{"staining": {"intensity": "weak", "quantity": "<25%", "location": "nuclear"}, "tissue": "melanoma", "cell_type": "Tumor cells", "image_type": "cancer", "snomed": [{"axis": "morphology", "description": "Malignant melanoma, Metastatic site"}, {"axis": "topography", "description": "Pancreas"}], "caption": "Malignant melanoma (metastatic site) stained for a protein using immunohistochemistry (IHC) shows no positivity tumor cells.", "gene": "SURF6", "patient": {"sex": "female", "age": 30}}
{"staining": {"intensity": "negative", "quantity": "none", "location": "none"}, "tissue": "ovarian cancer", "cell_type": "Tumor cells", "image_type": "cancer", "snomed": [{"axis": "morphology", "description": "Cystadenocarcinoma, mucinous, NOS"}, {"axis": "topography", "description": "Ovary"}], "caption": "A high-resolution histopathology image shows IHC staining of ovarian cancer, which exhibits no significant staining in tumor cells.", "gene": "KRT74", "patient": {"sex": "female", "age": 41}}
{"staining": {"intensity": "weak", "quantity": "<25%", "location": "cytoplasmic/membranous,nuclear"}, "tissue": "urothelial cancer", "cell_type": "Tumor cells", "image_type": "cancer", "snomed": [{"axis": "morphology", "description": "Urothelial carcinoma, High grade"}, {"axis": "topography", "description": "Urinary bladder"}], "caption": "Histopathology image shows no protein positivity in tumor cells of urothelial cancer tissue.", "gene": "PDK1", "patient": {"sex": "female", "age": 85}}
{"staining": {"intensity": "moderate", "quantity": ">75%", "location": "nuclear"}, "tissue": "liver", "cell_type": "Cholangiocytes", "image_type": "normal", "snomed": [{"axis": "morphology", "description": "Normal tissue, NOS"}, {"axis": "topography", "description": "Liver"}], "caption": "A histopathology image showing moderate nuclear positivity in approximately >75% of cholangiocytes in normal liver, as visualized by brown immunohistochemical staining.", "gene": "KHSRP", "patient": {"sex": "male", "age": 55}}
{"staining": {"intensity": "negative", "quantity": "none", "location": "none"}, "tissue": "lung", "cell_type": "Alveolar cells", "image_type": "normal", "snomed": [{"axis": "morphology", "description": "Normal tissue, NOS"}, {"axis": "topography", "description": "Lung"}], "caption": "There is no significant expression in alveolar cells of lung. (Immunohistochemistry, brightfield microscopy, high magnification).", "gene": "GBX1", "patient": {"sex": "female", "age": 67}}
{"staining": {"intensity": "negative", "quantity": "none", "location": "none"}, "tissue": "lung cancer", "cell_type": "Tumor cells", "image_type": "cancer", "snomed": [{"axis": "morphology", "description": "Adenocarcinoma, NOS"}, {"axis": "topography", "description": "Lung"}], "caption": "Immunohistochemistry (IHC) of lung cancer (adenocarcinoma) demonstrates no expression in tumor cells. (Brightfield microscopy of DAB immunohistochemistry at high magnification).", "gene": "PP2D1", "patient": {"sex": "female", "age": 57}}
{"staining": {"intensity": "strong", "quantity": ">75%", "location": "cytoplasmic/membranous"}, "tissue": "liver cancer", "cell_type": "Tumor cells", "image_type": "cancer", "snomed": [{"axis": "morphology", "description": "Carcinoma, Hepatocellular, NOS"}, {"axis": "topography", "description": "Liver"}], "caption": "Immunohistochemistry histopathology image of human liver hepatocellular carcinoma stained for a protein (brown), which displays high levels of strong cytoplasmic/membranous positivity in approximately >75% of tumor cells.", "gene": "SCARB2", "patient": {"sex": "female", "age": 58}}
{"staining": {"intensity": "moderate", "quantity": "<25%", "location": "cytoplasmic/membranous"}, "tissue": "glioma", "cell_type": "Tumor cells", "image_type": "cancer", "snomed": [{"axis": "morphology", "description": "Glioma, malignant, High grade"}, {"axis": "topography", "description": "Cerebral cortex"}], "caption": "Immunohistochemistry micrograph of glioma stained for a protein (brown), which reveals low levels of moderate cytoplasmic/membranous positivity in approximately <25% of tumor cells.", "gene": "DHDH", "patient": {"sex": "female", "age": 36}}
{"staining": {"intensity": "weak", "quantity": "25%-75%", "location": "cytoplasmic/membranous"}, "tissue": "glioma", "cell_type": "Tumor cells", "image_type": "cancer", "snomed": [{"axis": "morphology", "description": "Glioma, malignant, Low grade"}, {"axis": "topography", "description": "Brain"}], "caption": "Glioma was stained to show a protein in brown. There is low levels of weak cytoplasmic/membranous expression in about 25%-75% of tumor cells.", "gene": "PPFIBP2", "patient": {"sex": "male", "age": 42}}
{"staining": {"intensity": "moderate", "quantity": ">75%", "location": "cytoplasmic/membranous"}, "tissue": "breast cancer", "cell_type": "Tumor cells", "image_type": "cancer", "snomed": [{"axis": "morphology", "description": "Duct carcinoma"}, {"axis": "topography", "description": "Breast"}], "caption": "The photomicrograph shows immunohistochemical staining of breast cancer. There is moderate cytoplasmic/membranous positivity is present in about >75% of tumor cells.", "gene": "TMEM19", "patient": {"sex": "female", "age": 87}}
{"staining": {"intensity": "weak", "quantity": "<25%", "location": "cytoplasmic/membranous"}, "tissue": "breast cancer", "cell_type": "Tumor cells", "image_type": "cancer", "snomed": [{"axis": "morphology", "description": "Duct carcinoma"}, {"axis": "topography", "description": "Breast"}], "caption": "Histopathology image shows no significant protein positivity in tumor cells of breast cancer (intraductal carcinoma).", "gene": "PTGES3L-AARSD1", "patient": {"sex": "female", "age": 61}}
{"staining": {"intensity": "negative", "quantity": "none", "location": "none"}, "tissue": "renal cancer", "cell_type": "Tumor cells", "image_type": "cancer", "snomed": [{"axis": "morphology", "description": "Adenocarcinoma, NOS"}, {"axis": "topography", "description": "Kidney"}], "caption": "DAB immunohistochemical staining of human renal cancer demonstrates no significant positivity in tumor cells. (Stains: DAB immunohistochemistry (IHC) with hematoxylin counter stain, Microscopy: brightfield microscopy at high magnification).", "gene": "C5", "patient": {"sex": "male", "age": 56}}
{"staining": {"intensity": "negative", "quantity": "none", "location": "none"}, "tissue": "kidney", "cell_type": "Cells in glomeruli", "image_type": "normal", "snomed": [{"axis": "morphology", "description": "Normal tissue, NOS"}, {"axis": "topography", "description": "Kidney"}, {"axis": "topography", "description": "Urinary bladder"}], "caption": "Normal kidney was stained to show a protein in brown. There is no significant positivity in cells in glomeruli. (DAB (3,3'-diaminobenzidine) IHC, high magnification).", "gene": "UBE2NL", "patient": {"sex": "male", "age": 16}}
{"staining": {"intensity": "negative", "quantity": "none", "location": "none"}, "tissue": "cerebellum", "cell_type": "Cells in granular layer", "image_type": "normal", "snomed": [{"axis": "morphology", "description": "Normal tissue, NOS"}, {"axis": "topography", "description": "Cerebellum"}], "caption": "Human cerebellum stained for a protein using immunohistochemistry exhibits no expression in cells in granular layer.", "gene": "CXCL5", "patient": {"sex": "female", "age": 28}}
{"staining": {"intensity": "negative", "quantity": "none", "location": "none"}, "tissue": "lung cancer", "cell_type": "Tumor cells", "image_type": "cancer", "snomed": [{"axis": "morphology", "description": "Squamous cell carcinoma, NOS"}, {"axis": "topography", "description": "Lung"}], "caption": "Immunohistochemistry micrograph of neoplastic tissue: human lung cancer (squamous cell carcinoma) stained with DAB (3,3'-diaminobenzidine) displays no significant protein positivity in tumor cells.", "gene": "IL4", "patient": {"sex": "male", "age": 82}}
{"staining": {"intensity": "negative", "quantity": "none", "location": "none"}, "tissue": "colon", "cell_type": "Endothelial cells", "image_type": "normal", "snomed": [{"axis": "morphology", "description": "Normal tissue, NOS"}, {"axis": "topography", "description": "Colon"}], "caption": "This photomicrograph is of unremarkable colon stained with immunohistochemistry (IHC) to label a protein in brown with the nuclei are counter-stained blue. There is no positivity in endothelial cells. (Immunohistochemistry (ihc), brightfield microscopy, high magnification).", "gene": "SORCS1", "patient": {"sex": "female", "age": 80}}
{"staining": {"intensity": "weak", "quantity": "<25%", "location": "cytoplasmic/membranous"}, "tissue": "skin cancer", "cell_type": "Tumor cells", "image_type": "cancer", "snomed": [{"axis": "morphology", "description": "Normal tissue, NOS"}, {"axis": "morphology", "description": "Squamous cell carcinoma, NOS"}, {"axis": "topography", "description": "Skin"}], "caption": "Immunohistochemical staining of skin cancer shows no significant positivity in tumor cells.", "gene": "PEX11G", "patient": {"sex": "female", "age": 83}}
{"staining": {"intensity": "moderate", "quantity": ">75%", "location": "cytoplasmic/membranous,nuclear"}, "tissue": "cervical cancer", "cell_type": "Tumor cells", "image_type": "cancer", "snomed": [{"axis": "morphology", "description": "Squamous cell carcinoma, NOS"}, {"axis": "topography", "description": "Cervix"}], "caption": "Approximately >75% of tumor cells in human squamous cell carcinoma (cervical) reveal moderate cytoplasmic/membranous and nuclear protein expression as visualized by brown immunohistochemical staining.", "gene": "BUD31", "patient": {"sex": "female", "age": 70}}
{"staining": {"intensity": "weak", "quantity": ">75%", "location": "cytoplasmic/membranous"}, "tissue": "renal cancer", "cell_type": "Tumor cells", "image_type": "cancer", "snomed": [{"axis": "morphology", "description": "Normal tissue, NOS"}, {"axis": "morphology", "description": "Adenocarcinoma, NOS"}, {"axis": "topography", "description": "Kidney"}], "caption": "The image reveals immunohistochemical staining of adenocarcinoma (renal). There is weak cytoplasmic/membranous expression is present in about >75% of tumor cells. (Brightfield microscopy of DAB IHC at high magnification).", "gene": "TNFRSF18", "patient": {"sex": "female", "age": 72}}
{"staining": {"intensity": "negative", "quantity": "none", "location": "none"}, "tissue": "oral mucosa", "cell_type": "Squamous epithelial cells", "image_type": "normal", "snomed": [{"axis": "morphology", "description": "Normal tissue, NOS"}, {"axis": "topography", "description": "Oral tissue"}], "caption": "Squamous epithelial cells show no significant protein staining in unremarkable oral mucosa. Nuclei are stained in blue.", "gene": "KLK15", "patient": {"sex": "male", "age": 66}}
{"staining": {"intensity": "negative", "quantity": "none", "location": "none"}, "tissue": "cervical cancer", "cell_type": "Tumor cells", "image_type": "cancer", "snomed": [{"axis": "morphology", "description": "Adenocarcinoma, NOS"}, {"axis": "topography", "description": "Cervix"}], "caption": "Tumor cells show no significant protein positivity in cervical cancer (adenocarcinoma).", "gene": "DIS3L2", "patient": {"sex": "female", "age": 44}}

What you are asked to do: All lines above that hold the string "displays" should be copied.

Exercise answer:
{"staining": {"intensity": "strong", "quantity": ">75%", "location": "cytoplasmic/membranous"}, "tissue": "liver cancer", "cell_type": "Tumor cells", "image_type": "cancer", "snomed": [{"axis": "morphology", "description": "Carcinoma, Hepatocellular, NOS"}, {"axis": "topography", "description": "Liver"}], "caption": "Immunohistochemistry histopathology image of human liver hepatocellular carcinoma stained for a protein (brown), which displays high levels of strong cytoplasmic/membranous positivity in approximately >75% of tumor cells.", "gene": "SCARB2", "patient": {"sex": "female", "age": 58}}
{"staining": {"intensity": "negative", "quantity": "none", "location": "none"}, "tissue": "lung cancer", "cell_type": "Tumor cells", "image_type": "cancer", "snomed": [{"axis": "morphology", "description": "Squamous cell carcinoma, NOS"}, {"axis": "topography", "description": "Lung"}], "caption": "Immunohistochemistry micrograph of neoplastic tissue: human lung cancer (squamous cell carcinoma) stained with DAB (3,3'-diaminobenzidine) displays no significant protein positivity in tumor cells.", "gene": "IL4", "patient": {"sex": "male", "age": 82}}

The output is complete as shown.